The scene of the landing was filled with the culture of friends and family. Music filled the room, but not nearly as much as the zestful cheers of the people.  The aliens that landed this rocket knew just exactly the city to do it in. San Francisco. Ben Ellis creative director, Savannah Avant lead stylist and Danielle Rueda lead photographer are responsible for the mechanics of this ship and it was my duty to help relay the message to Fashion School Daily 

Entering Shop 657, creative director Ben Ellis was surrounded by individuals that wanted to congratulate him on his achievement of landing this ever so mega project. Ellis wearing a tunic-like garment from his own line.

Savannah Avant and I hit it off right away. Her past of interning with Zoe Costello

who is responsible for the polished look of The Migos, was something you don’t hear quite often.

“I don’t think I grew up wanting to be a stylist or wanting to work in fashion I just wanted to be apart of something, or be someone who made a change.” she continued, “I had this urgency to make an impact, and when Ben approached me, that was something that really clicked in my head, and I said to myself: “Oh fuck, I really want to be apart of this.” I could detect the forceful energy of passion when Savannah spoke. With just a short time of getting to know her, her passion for the label was shinning.

“I loved the message and the mission of the brand, I asked if he (Ben) would want me to come on board, not only as a photographer but help manage the projects coming up,“ said Danielle Rueda. She continued with a statement that made me feel the warmth of compassion, along with the hope that change in our environment is still possible. 

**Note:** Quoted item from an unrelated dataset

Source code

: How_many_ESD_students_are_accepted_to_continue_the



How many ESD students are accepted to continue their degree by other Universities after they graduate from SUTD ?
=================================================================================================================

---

“This is about creating an environment that, to our knowledge is the first of its kind. Paying attention more to the people, the workers, along with fabrics and materials that are used. Being conscious of every single aspect of creating the garments. “ 

The team has thought of a more interesting way to release these declaration pieces. This will be a “POD” release. A total of 3 PODs will be released within the next year, with the first one (POD 1) being released early December 2019. 

The walls were covered in multicolored fabric and artwork. The lighting was dim, creating a comforting environment for the viewers to mingle. I took some time with each piece, hovering my hand on each bit of texture. The recognition of the time and environmental awareness was seen in each garment. These downtown edgy pieces are exactly what I would expect to see strut the streets of San Francisco, worn with the pronouncement. The garments seemed to be relaxed, with a sporty touch. The stitching was precise and done with skill. This was a POD with a feminine touch, however, each piece seemed to be gender non-conforming. 

The statement pieces showcased graphics along with texture from the ethical/environmentally cautious dyeing process. Originally, Ellis started working with bleach, especially with the amount of denim he was creating. Ben then realized the toxicity that bleach exhales, Ellis said: “I can’t use this anymore”. Ben didn’t hold back when he spoke to me about his approach to tackling something as big as global warming, “we can still make high fashion and take care of the planet”. This POD experience was almost as if I was taken on this visual journey with this odd merge of fashion and environmental issues, which can be a difficult place for some designers to go, but not for this team. “Fashion has been having an identity crisis and this is my response,” said Ben. A perfect ending to a perfect conversation, to an even perfect beginning for ALIEN.ELEVEN.